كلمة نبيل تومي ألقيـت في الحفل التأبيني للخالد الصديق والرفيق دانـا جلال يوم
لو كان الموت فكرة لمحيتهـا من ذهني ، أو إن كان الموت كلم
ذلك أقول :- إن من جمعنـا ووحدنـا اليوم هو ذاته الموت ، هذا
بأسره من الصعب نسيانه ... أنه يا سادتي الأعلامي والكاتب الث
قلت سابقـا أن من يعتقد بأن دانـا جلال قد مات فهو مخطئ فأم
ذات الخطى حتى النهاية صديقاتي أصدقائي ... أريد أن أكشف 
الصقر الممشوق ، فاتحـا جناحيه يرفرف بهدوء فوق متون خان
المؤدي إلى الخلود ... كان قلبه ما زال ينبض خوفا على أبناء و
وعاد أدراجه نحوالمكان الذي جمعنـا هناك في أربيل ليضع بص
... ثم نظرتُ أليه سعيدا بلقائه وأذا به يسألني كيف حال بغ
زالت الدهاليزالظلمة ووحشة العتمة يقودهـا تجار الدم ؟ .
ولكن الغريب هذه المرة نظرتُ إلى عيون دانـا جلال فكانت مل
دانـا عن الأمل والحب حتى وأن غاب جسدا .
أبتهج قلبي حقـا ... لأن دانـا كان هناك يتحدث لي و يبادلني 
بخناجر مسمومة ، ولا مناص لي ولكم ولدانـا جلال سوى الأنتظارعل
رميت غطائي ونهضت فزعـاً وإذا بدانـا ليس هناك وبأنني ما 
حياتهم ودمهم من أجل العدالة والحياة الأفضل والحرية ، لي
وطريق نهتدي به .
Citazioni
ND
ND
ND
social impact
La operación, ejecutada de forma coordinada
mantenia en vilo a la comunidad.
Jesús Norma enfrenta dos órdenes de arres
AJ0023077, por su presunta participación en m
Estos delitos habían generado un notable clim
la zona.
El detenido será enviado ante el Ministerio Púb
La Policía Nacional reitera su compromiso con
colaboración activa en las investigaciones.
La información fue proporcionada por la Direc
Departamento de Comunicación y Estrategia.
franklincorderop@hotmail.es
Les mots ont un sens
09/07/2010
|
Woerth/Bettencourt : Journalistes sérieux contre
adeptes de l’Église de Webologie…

==

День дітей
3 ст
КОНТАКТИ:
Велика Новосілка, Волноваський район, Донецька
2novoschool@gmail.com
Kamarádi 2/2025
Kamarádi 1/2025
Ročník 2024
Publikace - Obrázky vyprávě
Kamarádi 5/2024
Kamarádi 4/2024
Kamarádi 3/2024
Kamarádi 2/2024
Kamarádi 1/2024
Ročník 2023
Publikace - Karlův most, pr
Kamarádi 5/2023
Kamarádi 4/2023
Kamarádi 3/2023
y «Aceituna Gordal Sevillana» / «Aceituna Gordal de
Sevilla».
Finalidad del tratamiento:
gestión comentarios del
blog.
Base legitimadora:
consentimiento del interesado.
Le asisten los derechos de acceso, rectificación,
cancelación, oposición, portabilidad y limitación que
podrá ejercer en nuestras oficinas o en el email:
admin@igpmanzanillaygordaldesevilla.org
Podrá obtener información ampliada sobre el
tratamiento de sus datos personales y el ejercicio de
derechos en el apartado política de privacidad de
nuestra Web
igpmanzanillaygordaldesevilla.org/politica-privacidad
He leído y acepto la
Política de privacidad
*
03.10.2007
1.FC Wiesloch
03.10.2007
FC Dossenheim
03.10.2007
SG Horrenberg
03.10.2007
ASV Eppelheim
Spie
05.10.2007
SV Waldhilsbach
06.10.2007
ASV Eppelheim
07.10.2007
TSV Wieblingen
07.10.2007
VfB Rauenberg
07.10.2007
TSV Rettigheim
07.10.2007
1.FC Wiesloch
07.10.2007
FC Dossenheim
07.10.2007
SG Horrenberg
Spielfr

EXERCISE: Report how many lines of the listing contain the string "Kamarádi", treating uppercase and lowercase letters as different. Give only the number.

WRITTEN RESPONSE: 10